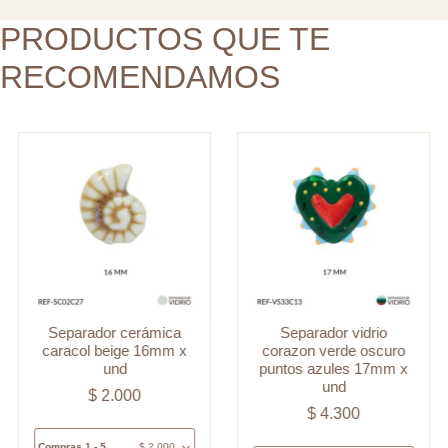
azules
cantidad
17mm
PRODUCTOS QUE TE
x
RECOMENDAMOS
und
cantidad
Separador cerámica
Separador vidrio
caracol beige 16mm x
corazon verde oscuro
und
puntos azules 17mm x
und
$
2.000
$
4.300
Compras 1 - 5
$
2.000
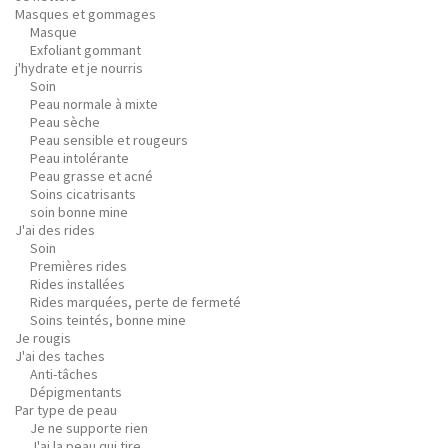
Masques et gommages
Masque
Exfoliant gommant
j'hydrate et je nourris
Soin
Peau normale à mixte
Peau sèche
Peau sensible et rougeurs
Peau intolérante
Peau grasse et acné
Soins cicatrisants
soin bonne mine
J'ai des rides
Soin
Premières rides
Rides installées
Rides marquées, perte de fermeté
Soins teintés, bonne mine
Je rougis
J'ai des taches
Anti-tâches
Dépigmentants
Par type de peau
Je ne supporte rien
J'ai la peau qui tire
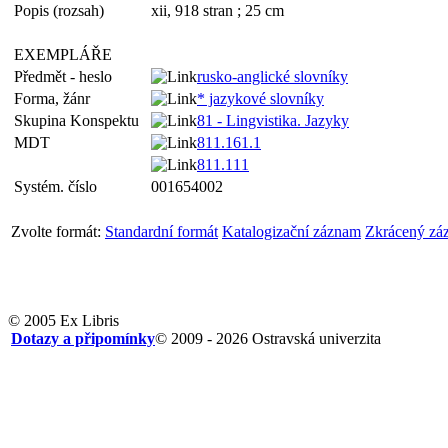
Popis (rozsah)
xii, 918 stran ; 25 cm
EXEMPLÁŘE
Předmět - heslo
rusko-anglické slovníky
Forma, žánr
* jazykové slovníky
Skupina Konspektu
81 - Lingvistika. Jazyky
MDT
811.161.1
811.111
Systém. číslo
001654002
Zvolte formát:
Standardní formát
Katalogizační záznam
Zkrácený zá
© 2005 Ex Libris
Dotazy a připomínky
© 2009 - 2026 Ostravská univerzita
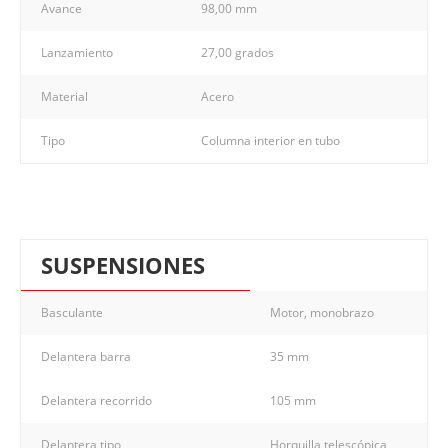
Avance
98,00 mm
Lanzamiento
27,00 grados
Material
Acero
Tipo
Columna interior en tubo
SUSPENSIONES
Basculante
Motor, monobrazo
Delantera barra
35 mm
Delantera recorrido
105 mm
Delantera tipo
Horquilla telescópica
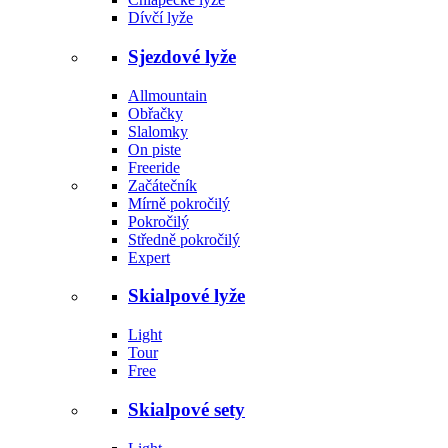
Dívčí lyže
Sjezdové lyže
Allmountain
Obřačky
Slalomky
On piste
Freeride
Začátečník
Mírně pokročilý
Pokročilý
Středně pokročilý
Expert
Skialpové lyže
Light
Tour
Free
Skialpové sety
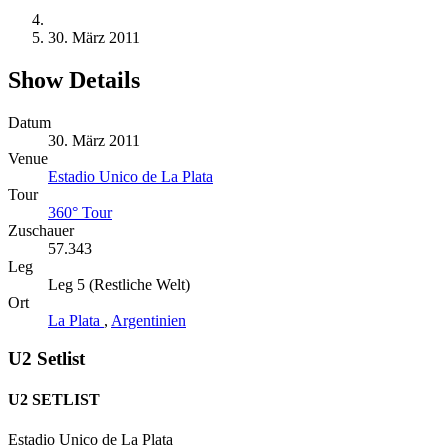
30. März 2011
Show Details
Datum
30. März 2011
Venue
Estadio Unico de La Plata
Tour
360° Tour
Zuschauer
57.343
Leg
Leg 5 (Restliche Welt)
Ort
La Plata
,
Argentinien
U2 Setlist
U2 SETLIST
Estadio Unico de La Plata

——————————

[Aim of the task]: Reproduce all of the material above word for word and line for line, leaving out the pictures.

[Output for this task]:
azules
cantidad
17mm
PRODUCTOS QUE TE
x
RECOMENDAMOS
und
cantidad
Separador cerámica
Separador vidrio
caracol beige 16mm x
corazon verde oscuro
und
puntos azules 17mm x
und
$
2.000
$
4.300
Compras 1 - 5
$
2.000
Masques et gommages
Masque
Exfoliant gommant
j'hydrate et je nourris
Soin
Peau normale à mixte
Peau sèche
Peau sensible et rougeurs
Peau intolérante
Peau grasse et acné
Soins cicatrisants
soin bonne mine
J'ai des rides
Soin
Premières rides
Rides installées
Rides marquées, perte de fermeté
Soins teintés, bonne mine
Je rougis
J'ai des taches
Anti-tâches
Dépigmentants
Par type de peau
Je ne supporte rien
J'ai la peau qui tire
Popis (rozsah)
xii, 918 stran ; 25 cm
EXEMPLÁŘE
Předmět - heslo
rusko-anglické slovníky
Forma, žánr
* jazykové slovníky
Skupina Konspektu
81 - Lingvistika. Jazyky
MDT
811.161.1
811.111
Systém. číslo
001654002
Zvolte formát:
Standardní formát
Katalogizační záznam
Zkrácený zá
© 2005 Ex Libris
Dotazy a připomínky
© 2009 - 2026 Ostravská univerzita
Avance
98,00 mm
Lanzamiento
27,00 grados
Material
Acero
Tipo
Columna interior en tubo
SUSPENSIONES
Basculante
Motor, monobrazo
Delantera barra
35 mm
Delantera recorrido
105 mm
Delantera tipo
Horquilla telescópica
Dívčí lyže
Sjezdové lyže
Allmountain
Obřačky
Slalomky
On piste
Freeride
Začátečník
Mírně pokročilý
Pokročilý
Středně pokročilý
Expert
Skialpové lyže
Light
Tour
Free
Skialpové sety
30. März 2011
Show Details
Datum
30. März 2011
Venue
Estadio Unico de La Plata
Tour
360° Tour
Zuschauer
57.343
Leg
Leg 5 (Restliche Welt)
Ort
La Plata
,
Argentinien
U2 Setlist
U2 SETLIST
Estadio Unico de La Plata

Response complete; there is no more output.